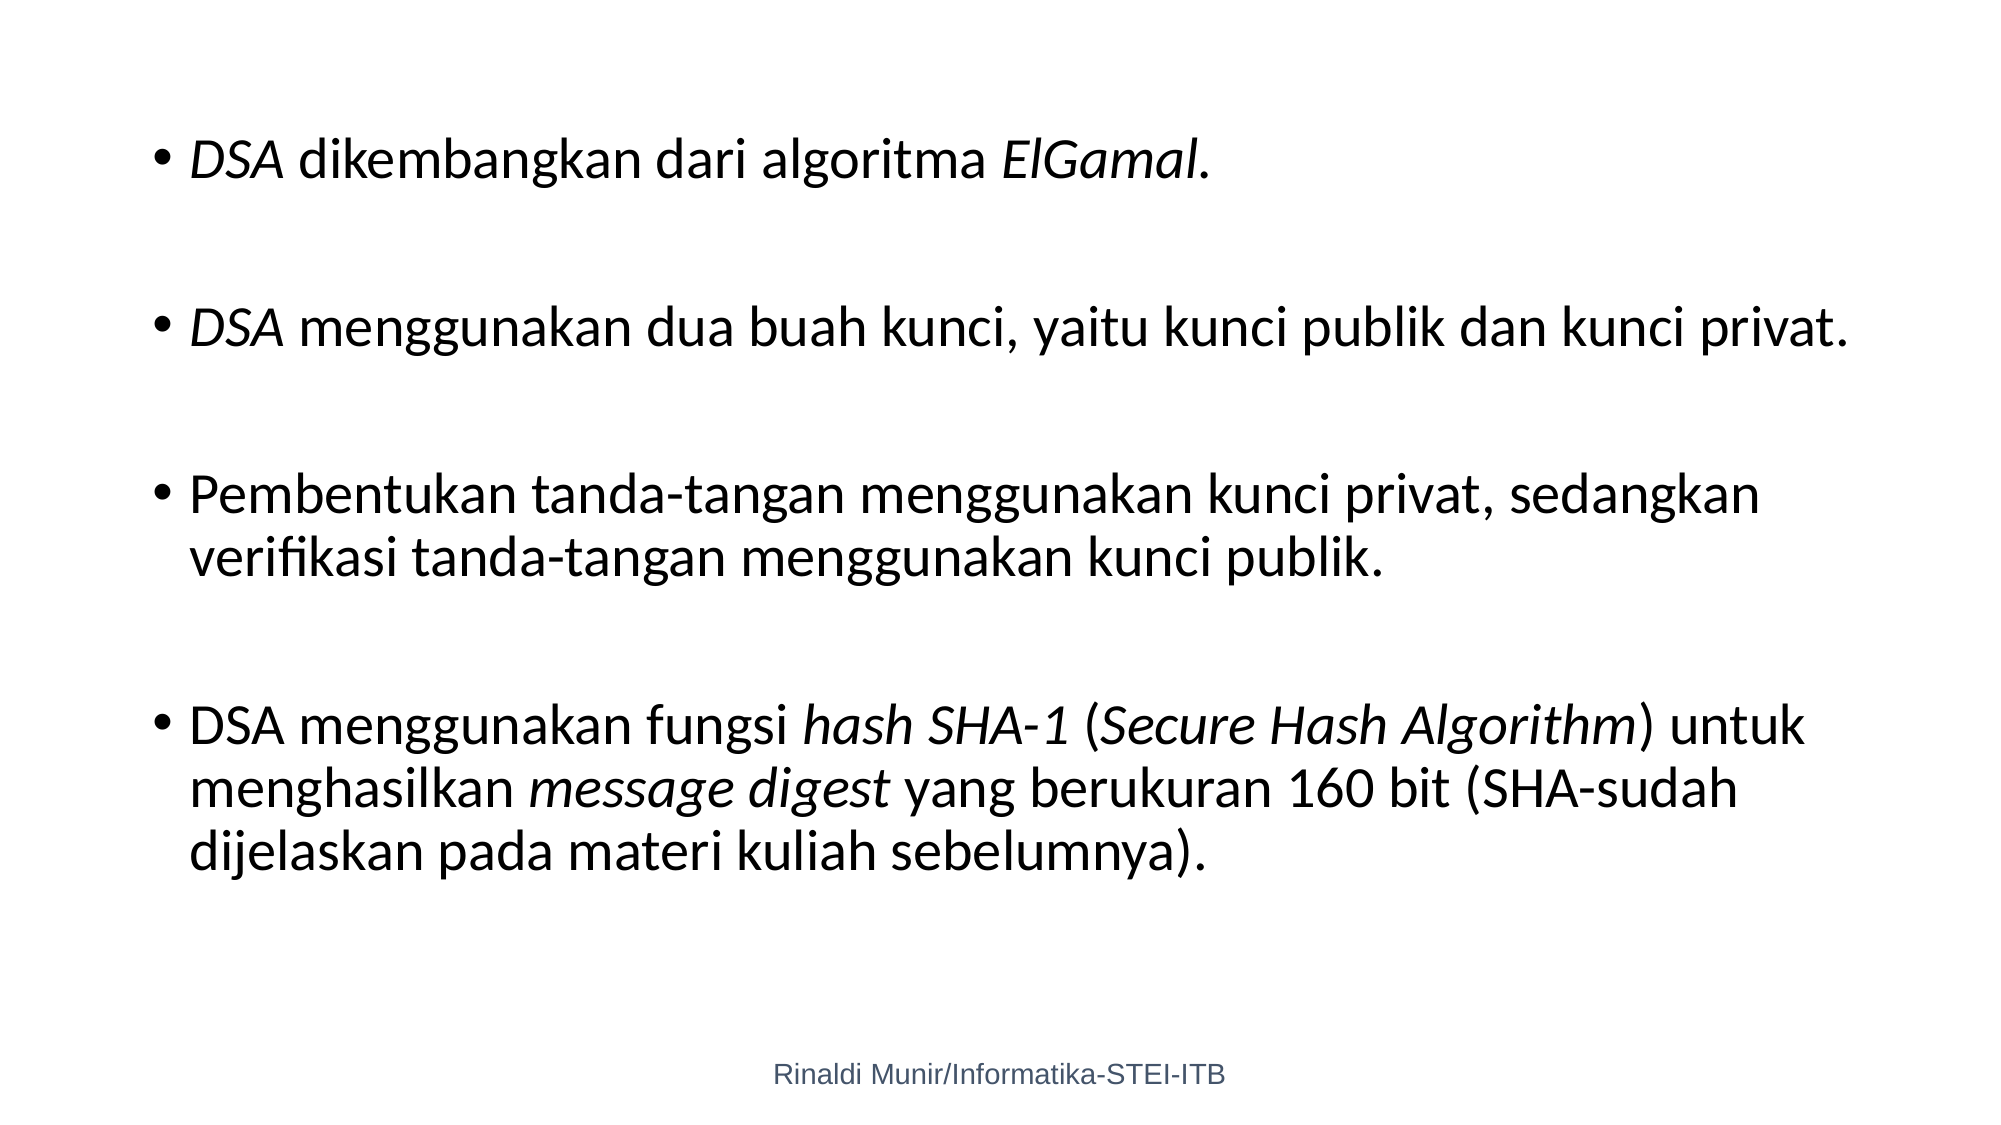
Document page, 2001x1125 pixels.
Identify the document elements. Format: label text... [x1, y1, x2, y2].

footer Rinaldi Munir/Informatika-STEI-ITB [662, 1042, 1338, 1103]
list DSA dikembangkan dari algoritma ElGamal. DSA menggunakan dua buah kunci, yaitu kunci publik dan kunci privat. Pembentukan tanda-tangan menggunakan kunci privat, sedangkan verifikasi tanda-tangan menggunakan kunci publik. DSA menggunakan fungsi hash SHA-1 (Secure Hash Algorithm) untuk menghasilkan message digest yang berukuran 160 bit (SHA-sudah dijelaskan pada materi kuliah sebelumnya). [137, 120, 1923, 1014]
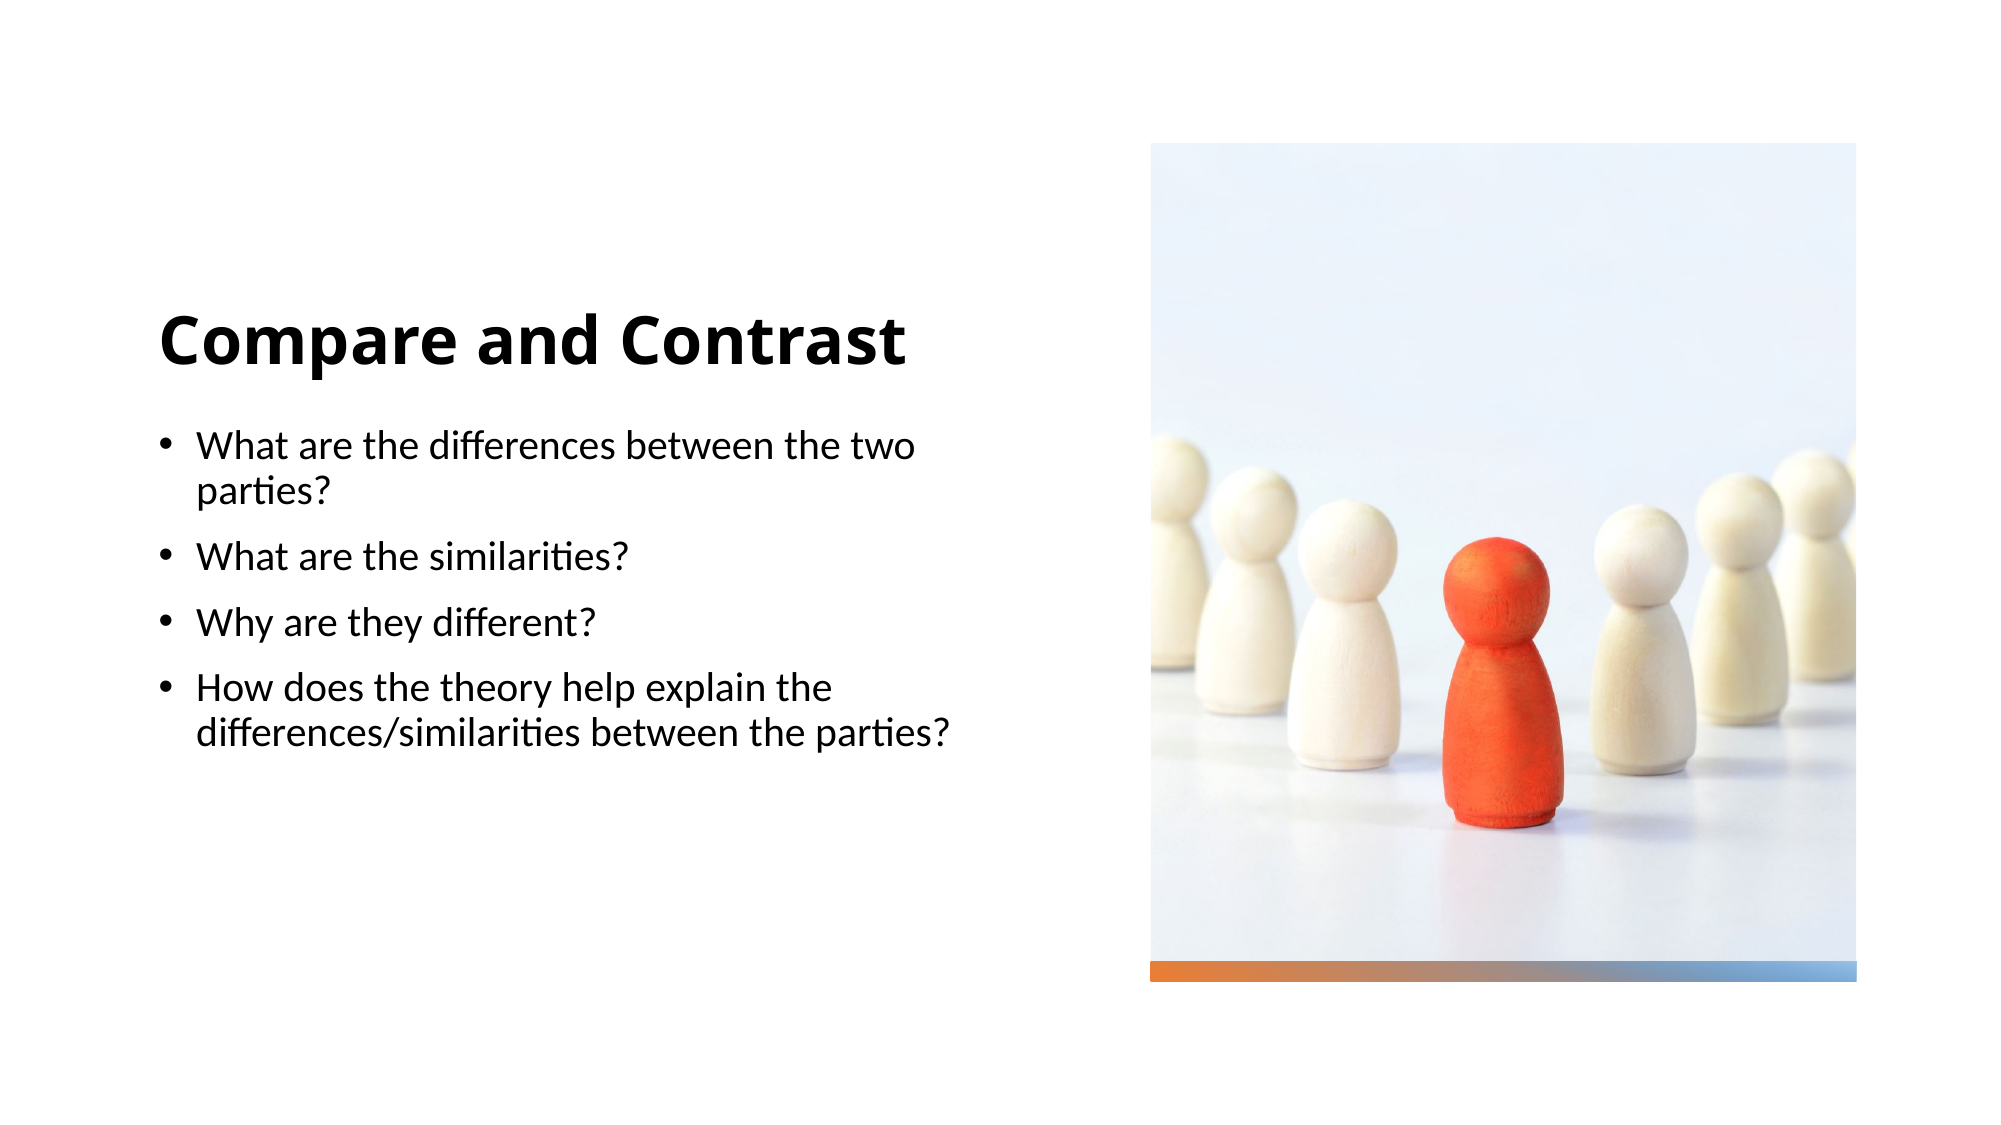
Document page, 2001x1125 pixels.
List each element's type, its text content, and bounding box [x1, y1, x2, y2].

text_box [1150, 961, 1857, 982]
title Compare and Contrast [143, 121, 1000, 387]
picture [1150, 143, 1857, 961]
list What are the differences between the two parties? What are the similarities? Why are they different? How does the theory help explain the differences/similarities between the parties? [143, 415, 1000, 982]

= = = = = = =

The whole listing, minus its images, should be repeated exactly.

## Exercise result
Document page, 2001x1125 pixels.
Identify the document elements. Format: label text... [x1, y1, x2, y2].

footer Rinaldi Munir/Informatika-STEI-ITB [662, 1042, 1338, 1103]
list DSA dikembangkan dari algoritma ElGamal. DSA menggunakan dua buah kunci, yaitu kunci publik dan kunci privat. Pembentukan tanda-tangan menggunakan kunci privat, sedangkan verifikasi tanda-tangan menggunakan kunci publik. DSA menggunakan fungsi hash SHA-1 (Secure Hash Algorithm) untuk menghasilkan message digest yang berukuran 160 bit (SHA-sudah dijelaskan pada materi kuliah sebelumnya). [137, 120, 1923, 1014]
Document page, 2001x1125 pixels.
List each element's type, its text content, and bounding box [x1, y1, x2, y2].

text_box [1150, 961, 1857, 982]
title Compare and Contrast [143, 121, 1000, 387]
picture [1150, 143, 1857, 961]
list What are the differences between the two parties? What are the similarities? Why are they different? How does the theory help explain the differences/similarities between the parties? [143, 415, 1000, 982]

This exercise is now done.